Dataset entries:
<<<<

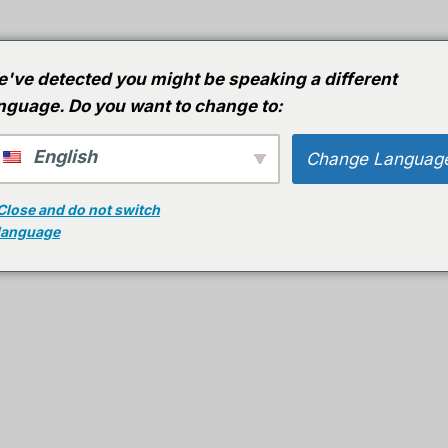
huis
Gidsen
Software
AI-software
've detected you might be speaking a different
nguage. Do you want to change to:
English
Change Languag
Close and do not switch
st Met Deze Effectieve
language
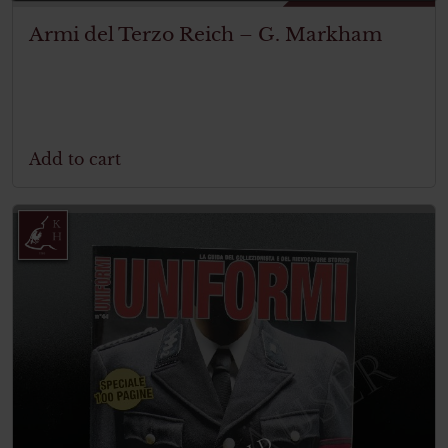
Armi del Terzo Reich – G. Markham
Add to cart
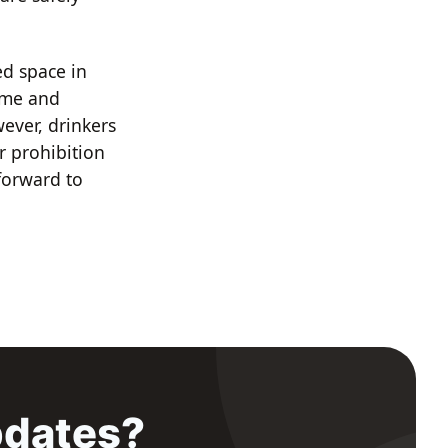
ed space in
time and
wever, drinkers
r prohibition
forward to
pdates?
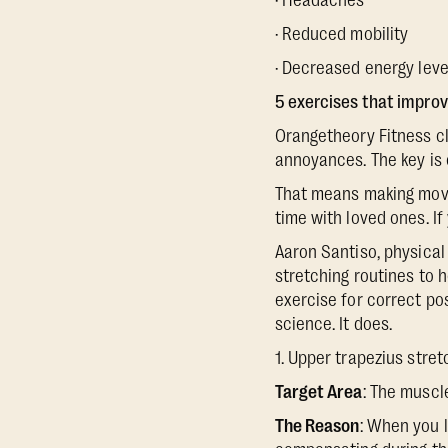
· Headaches
· Reduced mobility
· Decreased energy leve
5 exercises that impro
Orangetheory Fitness cl
annoyances. The key is 
That means making movem
time with loved ones. If
Aaron Santiso, physical
stretching routines to 
exercise for correct po
science. It does.
1. Upper trapezius stre
Target Area
: The muscl
The Reason
: When you 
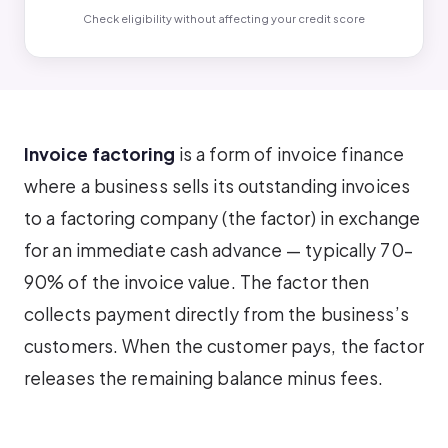
Check eligibility without affecting your credit score
Invoice factoring
is a form of invoice finance
where a business sells its outstanding invoices
to a factoring company (the factor) in exchange
for an immediate cash advance — typically 70–
90% of the invoice value. The factor then
collects payment directly from the business’s
customers. When the customer pays, the factor
releases the remaining balance minus fees.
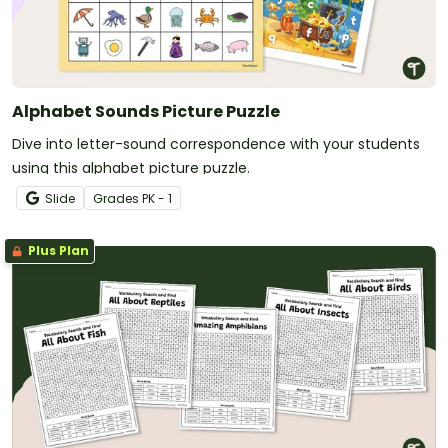
Alphabet Sounds Picture Puzzle
Dive into letter-sound correspondence with your students
using this alphabet picture puzzle.
Slide
Grade
s
PK - 1
Plus Plan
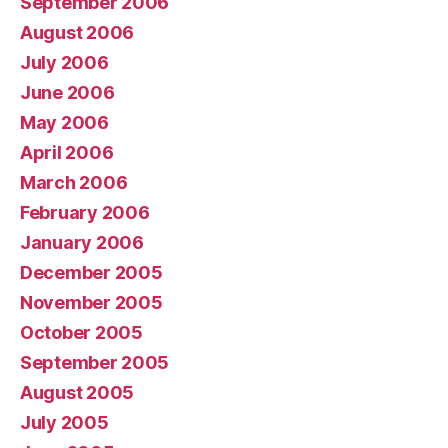
September 2006
August 2006
July 2006
June 2006
May 2006
April 2006
March 2006
February 2006
January 2006
December 2005
November 2005
October 2005
September 2005
August 2005
July 2005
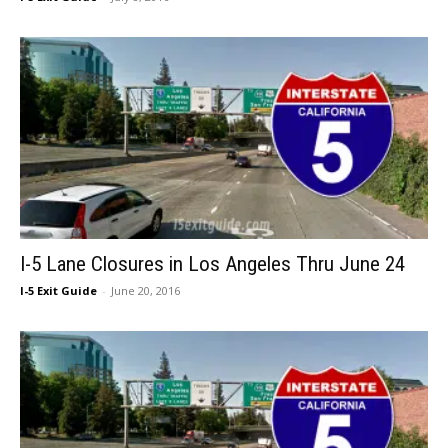
I-5 Lane Closures in Los Angeles Thru June 24
I-5 Exit Guide
-
June 20, 2016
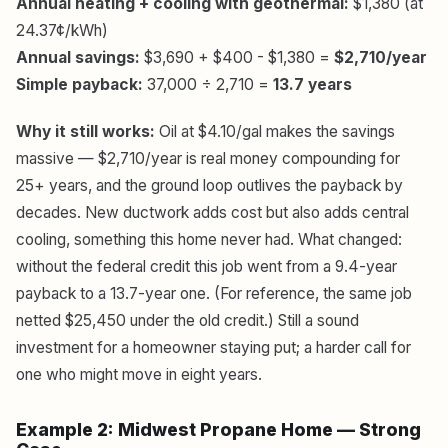
Annual heating + cooling with geothermal:
$1,380 (at
24.37¢/kWh)
Annual savings:
$3,690 + $400 - $1,380 =
$2,710/year
Simple payback:
37,000 ÷ 2,710 =
13.7 years
Why it still works:
Oil at $4.10/gal makes the savings
massive — $2,710/year is real money compounding for
25+ years, and the ground loop outlives the payback by
decades. New ductwork adds cost but also adds central
cooling, something this home never had. What changed:
without the federal credit this job went from a 9.4-year
payback to a 13.7-year one. (For reference, the same job
netted $25,450 under the old credit.) Still a sound
investment for a homeowner staying put; a harder call for
one who might move in eight years.
Example 2: Midwest Propane Home — Strong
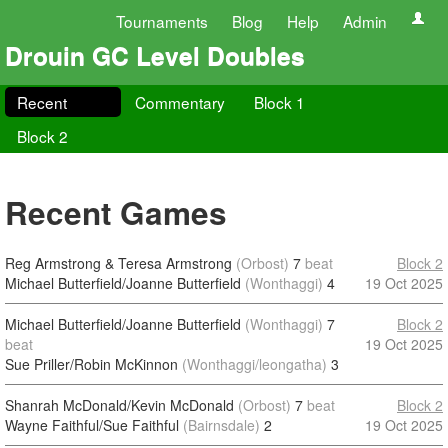
Tournaments
Blog
Help
Admin
Drouin GC Level Doubles
Recent
Commentary
Block 1
Block 2
Recent Games
Reg Armstrong & Teresa Armstrong
(Orbost)
7
beat
Block 2
Michael Butterfield/Joanne Butterfield
(Wonthaggi)
4
19 Oct 2025
Michael Butterfield/Joanne Butterfield
(Wonthaggi)
7
Block 2
beat
19 Oct 2025
Sue Priller/Robin McKinnon
(Wonthaggi/leongatha)
3
Shanrah McDonald/Kevin McDonald
(Orbost)
7
beat
Block 2
Wayne Faithful/Sue Faithful
(Bairnsdale)
2
19 Oct 2025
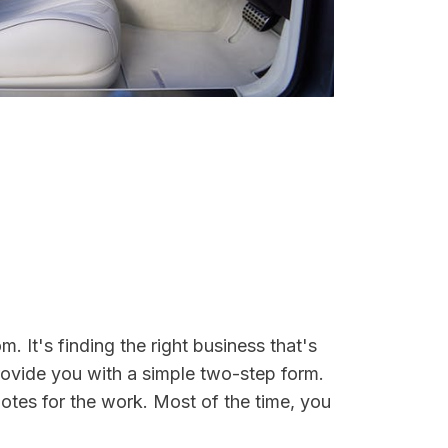
. It's finding the right business that's
rovide you with a simple two-step form.
otes for the work. Most of the time, you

>>>>

• [Work to be completed]:
Reproduce every line of text in the listing above word for word, without the pictures.

• [Response to the task]:
huis
Gidsen
Software
AI-software
've detected you might be speaking a different
nguage. Do you want to change to:
English
Change Languag
Close and do not switch
st Met Deze Effectieve
language
Armi del Terzo Reich – G. Markham
Add to cart
ed space in
time and
wever, drinkers
r prohibition
forward to
pdates?
· Headaches
· Reduced mobility
· Decreased energy leve
5 exercises that impro
Orangetheory Fitness cl
annoyances. The key is 
That means making movem
time with loved ones. If
Aaron Santiso, physical
stretching routines to 
exercise for correct po
science. It does.
1. Upper trapezius stre
Target Area
: The muscl
The Reason
: When you 
Check eligibility without affecting your credit score
Invoice factoring
is a form of invoice finance
where a business sells its outstanding invoices
to a factoring company (the factor) in exchange
for an immediate cash advance — typically 70–
90% of the invoice value. The factor then
collects payment directly from the business’s
customers. When the customer pays, the factor
releases the remaining balance minus fees.
Alphabet Sounds Picture Puzzle
Dive into letter-sound correspondence with your students
using this alphabet picture puzzle.
Slide
Grade
s
PK - 1
Plus Plan
September 2006
August 2006
July 2006
June 2006
May 2006
April 2006
March 2006
February 2006
January 2006
December 2005
November 2005
October 2005
September 2005
August 2005
July 2005
I-5 Lane Closures in Los Angeles Thru June 24
I-5 Exit Guide
-
June 20, 2016
Annual heating + cooling with geothermal:
$1,380 (at
24.37¢/kWh)
Annual savings:
$3,690 + $400 - $1,380 =
$2,710/year
Simple payback:
37,000 ÷ 2,710 =
13.7 years
Why it still works:
Oil at $4.10/gal makes the savings
massive — $2,710/year is real money compounding for
25+ years, and the ground loop outlives the payback by
decades. New ductwork adds cost but also adds central
cooling, something this home never had. What changed:
without the federal credit this job went from a 9.4-year
payback to a 13.7-year one. (For reference, the same job
netted $25,450 under the old credit.) Still a sound
investment for a homeowner staying put; a harder call for
one who might move in eight years.
Example 2: Midwest Propane Home — Strong
Tournaments
Blog
Help
Admin
Drouin GC Level Doubles
Recent
Commentary
Block 1
Block 2
Recent Games
Reg Armstrong & Teresa Armstrong
(Orbost)
7
beat
Block 2
Michael Butterfield/Joanne Butterfield
(Wonthaggi)
4
19 Oct 2025
Michael Butterfield/Joanne Butterfield
(Wonthaggi)
7
Block 2
beat
19 Oct 2025
Sue Priller/Robin McKinnon
(Wonthaggi/leongatha)
3
Shanrah McDonald/Kevin McDonald
(Orbost)
7
beat
Block 2
Wayne Faithful/Sue Faithful
(Bairnsdale)
2
19 Oct 2025
. It's finding the right business that's
rovide you with a simple two-step form.
otes for the work. Most of the time, you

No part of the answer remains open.